REQUIRED ACTION: Copy every line of the data below character for character, leaving out the pictures.

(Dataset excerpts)
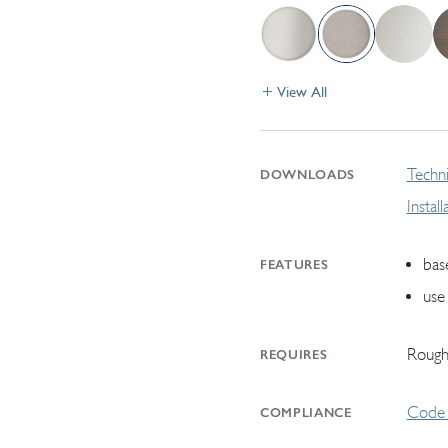
View All
Techni
DOWNLOADS
Instal
bas
FEATURES
use 
Rough
REQUIRES
Code 
COMPLIANCE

SOLUTION BELOW:
View All
Techni
DOWNLOADS
Instal
bas
FEATURES
use 
Rough
REQUIRES
Code 
COMPLIANCE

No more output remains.